Ancak, söz konusu faaliyetler, Almanya'da yer alan bir sabit yer vasıtasıyla yürütülürse veya
Almanya'da icra edilen hizmetlerin 12 aylık herhangi bir kesintisiz dönemde, bir veya birkaç
seferde toplam 183 günü aşarsa, Almanya'nın da bu gelirleri kendi iç mevzuatı kapsamında
vergileme hakkı bulunmaktadır.
Anlaşmanın 14 üncü maddesi kapsamında Almanya'da vergi ödenmesi durumunda ödenen
bu vergi Anlaşmanın "Çifte Vergilendirmenin Önlenmesi" ne ilişkin 22 nci maddesinin 1 inci fıkrası
kapsamında Türkiye'de toplam kazançlar üzerinden ödenecek vergilerden mahsup edilmesi
gerekmektedir.
Diğer taraftan, Türkiye'de yerleşik kişilerin Almanya'da elde ettiği yurt dışı kaynaklı
gelirlerin Anlaşma çerçevesinde vergilendirilebilmesi için, söz konusu kişilerin Türk yetkili
makamlarından (Gelir İdaresi Başkanlığı) alacakları ve Türkiye'de mukim olduklarını gösteren
belgeyi Alman yetkili makamlarına ibraz etmeleri gerekmektedir. Anılan belgenin ibraz edilmemesi
durumunda, Anlaşmaya göre değil, Alman iç mevzuatı çerçevesinde vergileme yapılacağı tabidir.
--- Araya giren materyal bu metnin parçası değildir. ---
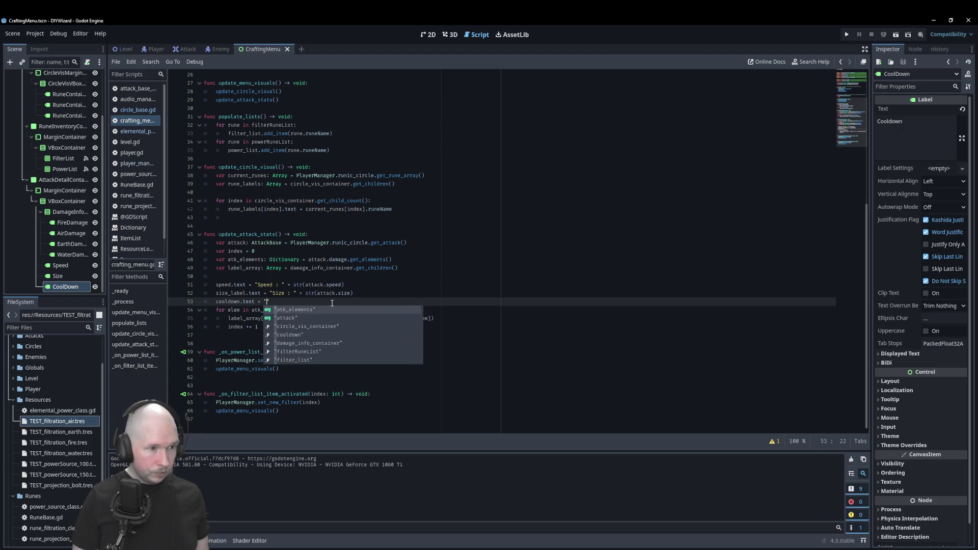
{"action": "type", "text": "Cooldown"}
KATMA DEĞER VERGİSİ KANUNU YÖNÜNDEN
3065 sayılı Katma Değer Vergisi (KDV) Kanununun;
1/1 inci maddesinde, Türkiye'de ticari, sınai, zirai faaliyet ve serbest meslek faaliyeti
çerçevesinde yapılan teslim ve hizmetlerin vergiye tabi olduğu,
4/1 inci maddesinde, hizmetin teslim ve teslim sayılan haller ile mal ithalatı dışında kalan
işlemler olduğu, bu işlemlerin bir şeyi yapmak, işlemek, meydana getirmek, imal etmek, onarmak,
temizlemek, muhafaza etmek, hazırlamak, değerlendirmek, kiralamak, bir şeyi yapmamayı taahhüt
etmek gibi şekillerde gerçekleşebileceği,
6/b maddesinde, hizmet ifalarında işlemin Türkiye'de yapılmasının, hizmetin Türkiye'de
yapılmasını veya hizmetten Türkiye'de faydalanılmasını ifade ettiği,
11/1-a maddesinde, ihracat teslimleri ve bu teslimlere ilişkin hizmetler ile yurtdışındaki
müşteriler için yapılan hizmetlerin KDV den istisna olduğu,
12/2 nci maddesinde, bir hizmetin yurtdışındaki müşteriler için yapılan hizmet sayılabilmesi
için, hizmetin yurtdışındaki bir müşteri için yapılmış olması ve hizmetten yurtdışında faydalanılması
gerektiği, hüküm altına alınmıştır.
Hizmet ihracı ile ilgili açıklamalar 17, 26, 30 ve 113 Seri No.lu KDV Genel Tebliğleri ile 60
Seri No.lu KDV Sirkülerinin 3.1.1. bölümünde yapılmıştır.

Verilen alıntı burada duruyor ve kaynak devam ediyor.